Convert each line of the material below into a JSON list of strings, one string per line, leaving out blank lines.

→ Input data:
----------

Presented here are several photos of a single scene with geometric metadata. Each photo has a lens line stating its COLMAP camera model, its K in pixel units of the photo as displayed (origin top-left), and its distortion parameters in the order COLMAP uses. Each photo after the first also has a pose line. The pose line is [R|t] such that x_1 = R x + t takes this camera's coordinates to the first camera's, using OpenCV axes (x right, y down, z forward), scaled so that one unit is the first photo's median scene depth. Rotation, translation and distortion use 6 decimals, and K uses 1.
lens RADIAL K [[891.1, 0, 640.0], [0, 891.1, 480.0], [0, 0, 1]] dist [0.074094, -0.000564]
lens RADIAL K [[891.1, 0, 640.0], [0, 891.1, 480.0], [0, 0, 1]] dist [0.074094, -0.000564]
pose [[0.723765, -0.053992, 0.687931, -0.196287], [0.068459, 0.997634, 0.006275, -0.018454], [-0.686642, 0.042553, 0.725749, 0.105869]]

----------

→ Solution to this task:
[
  "Presented here are several photos of a single scene with geometric metadata. Each photo has a lens line stating its COLMAP camera model, its K in pixel units of the photo as displayed (origin top-left), and its distortion parameters in the order COLMAP uses. Each photo after the first also has a pose line. The pose line is [R|t] such that x_1 = R x + t takes this camera's coordinates to the first camera's, using OpenCV axes (x right, y down, z forward), scaled so that one unit is the first photo's median scene depth. Rotation, translation and distortion use 6 decimals, and K uses 1.",
  "lens RADIAL K [[891.1, 0, 640.0], [0, 891.1, 480.0], [0, 0, 1]] dist [0.074094, -0.000564]",
  "lens RADIAL K [[891.1, 0, 640.0], [0, 891.1, 480.0], [0, 0, 1]] dist [0.074094, -0.000564]",
  "pose [[0.723765, -0.053992, 0.687931, -0.196287], [0.068459, 0.997634, 0.006275, -0.018454], [-0.686642, 0.042553, 0.725749, 0.105869]]"
]